John T. Haro, whose generous severance package turned heads when he left the superintendency of a Minnesota district earlier this year, has now stepped down as schools chief of the Georgia district that lured him away.

The school board of the 71,000-student Fulton County district accepted Mr. Haro’s resignation on Oct. 23, less than five months after he arrived there from Minnesota’s Rosemount-Apple Valley-Eagan district.

When he left Minnesota, the 28,100-student system in suburban Minneapolis gave Mr. Haro $237,000, largely for unused sick and vacation days. The size of the payout prompted a review of superintendent contracts in Minnesota by the state auditor. (“Payout Prompts Review of Minn. School Chiefs’ Contracts,” March 12, 2003.)

Mr. Haro could not be reached for comment last week, but officials in Fulton County said his departure from there was due to family reasons. Since taking the job, he had been commuting between Georgia and Minnesota, where he has a son who is a senior in high school.

—Jeff Archer

Football Player Fatally Shot Outside His D.C. High School

A 16-year-old high school student was shot and killed last week as he was leaving his District of Columbia school after an afternoon homecoming dance.

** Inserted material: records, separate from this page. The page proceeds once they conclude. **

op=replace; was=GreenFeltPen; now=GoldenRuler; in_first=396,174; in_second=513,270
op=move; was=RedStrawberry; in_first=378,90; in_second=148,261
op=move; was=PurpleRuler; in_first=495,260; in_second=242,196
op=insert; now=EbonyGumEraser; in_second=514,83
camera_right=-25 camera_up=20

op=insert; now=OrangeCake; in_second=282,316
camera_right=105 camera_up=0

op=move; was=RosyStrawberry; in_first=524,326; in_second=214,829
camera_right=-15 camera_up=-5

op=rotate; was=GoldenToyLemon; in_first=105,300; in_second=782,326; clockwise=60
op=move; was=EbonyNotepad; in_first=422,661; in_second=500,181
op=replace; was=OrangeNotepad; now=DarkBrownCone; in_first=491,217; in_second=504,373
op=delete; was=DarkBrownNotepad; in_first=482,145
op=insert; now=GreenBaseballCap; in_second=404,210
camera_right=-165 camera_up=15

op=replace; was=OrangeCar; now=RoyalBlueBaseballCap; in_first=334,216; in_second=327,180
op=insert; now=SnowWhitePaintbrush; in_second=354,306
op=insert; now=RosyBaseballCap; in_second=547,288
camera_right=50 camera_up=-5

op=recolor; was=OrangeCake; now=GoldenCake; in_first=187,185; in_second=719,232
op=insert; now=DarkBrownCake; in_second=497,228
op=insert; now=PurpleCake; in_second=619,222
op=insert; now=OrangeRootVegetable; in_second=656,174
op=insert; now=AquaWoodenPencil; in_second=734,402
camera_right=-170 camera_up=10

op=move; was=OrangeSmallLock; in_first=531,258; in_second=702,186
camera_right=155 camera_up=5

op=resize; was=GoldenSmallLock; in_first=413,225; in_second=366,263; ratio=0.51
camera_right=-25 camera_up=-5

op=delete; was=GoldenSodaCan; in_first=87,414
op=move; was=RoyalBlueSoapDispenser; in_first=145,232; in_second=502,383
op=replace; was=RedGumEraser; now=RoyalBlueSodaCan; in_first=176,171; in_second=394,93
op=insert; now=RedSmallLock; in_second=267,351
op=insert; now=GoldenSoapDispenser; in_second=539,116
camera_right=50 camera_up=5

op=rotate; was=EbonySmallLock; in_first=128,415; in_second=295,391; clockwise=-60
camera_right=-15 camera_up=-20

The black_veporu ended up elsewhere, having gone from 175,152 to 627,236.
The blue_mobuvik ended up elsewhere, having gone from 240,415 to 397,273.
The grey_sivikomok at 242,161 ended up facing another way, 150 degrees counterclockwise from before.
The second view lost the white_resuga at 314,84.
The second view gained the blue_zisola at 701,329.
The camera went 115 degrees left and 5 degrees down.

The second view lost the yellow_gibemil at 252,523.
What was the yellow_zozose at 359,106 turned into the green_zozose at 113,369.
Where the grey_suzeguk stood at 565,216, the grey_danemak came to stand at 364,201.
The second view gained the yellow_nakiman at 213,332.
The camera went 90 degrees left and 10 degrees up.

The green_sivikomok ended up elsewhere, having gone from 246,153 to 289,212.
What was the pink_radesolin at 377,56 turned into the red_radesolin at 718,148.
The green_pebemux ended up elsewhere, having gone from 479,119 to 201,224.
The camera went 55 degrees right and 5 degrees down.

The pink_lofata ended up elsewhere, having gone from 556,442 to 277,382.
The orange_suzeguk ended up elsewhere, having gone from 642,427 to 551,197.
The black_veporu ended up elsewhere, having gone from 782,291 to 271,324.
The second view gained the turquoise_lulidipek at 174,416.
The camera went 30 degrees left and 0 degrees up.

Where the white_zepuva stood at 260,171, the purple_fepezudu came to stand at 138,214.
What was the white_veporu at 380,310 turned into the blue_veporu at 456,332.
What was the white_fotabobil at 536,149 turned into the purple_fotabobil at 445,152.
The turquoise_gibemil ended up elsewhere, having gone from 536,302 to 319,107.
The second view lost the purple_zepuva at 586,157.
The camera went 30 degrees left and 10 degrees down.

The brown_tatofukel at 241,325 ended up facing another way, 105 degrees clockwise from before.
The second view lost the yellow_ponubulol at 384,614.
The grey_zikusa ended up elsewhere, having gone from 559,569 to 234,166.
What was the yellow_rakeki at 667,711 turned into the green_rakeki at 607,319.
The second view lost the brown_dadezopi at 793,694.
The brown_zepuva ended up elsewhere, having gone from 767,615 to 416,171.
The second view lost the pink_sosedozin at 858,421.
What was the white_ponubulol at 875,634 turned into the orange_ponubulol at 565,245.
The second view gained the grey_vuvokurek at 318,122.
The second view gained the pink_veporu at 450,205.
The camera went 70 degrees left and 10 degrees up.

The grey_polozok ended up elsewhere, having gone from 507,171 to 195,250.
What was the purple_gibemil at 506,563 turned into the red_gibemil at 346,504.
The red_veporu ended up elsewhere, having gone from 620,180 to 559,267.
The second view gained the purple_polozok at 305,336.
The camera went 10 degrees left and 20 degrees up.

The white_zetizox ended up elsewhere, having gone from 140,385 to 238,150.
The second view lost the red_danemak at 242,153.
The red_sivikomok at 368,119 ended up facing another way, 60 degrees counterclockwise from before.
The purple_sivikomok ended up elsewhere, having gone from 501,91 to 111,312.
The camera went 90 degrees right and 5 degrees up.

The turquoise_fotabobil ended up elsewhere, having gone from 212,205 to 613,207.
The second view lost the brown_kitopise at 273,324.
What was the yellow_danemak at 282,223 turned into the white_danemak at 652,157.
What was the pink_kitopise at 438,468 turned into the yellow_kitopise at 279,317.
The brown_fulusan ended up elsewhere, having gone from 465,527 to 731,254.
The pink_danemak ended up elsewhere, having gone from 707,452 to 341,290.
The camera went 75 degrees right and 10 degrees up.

The gunman approached Anacostia Senior High School, in Southeast Washington, at about 3:15 p.m. on Oct. 30. He fired his handgun and fled, fatally wounding Devin M. Fowlkes, local police said in a statement.

Police told The Washington Post that they had been on alert at the school because of friction between gangs. But they said they did not believe that Mr. Fowlkes, an 11th grader and varsity football player, was involved with gangs.

Two police officers were nearby when the shooting occurred. One chased a suspect, who got away. The other pursued a car that sped away from the scene and crashed into a tree.

Two teenagers in the car were questioned, but there was no evidence that they were involved, police said.

The school was closed on Oct. 31, and all homecoming- related events were postponed.